## [Brief]
Here is the task for the records below: repeat exactly the lines from the one with "#363, priority: P0 -> P1" to the one with "#374, priority: P0 -> P2", both included, and nothing else.

## [Recorded information]
++++++
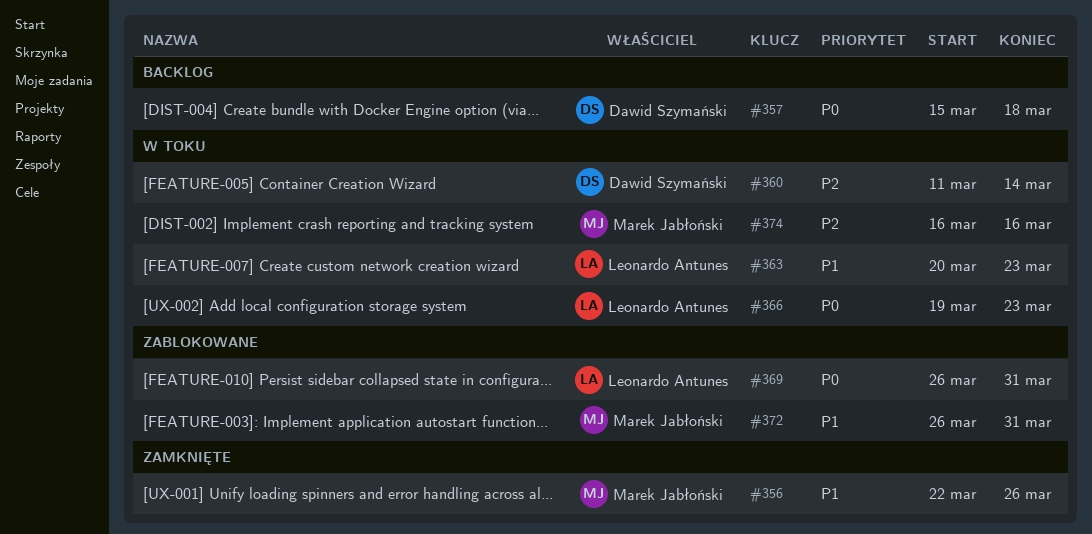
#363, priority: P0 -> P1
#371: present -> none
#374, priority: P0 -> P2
++++++
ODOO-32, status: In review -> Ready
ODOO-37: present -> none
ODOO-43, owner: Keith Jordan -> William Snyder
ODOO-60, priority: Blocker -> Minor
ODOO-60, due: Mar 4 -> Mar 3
++++++
## [Output for this exercise]
#363, priority: P0 -> P1
#371: present -> none
#374, priority: P0 -> P2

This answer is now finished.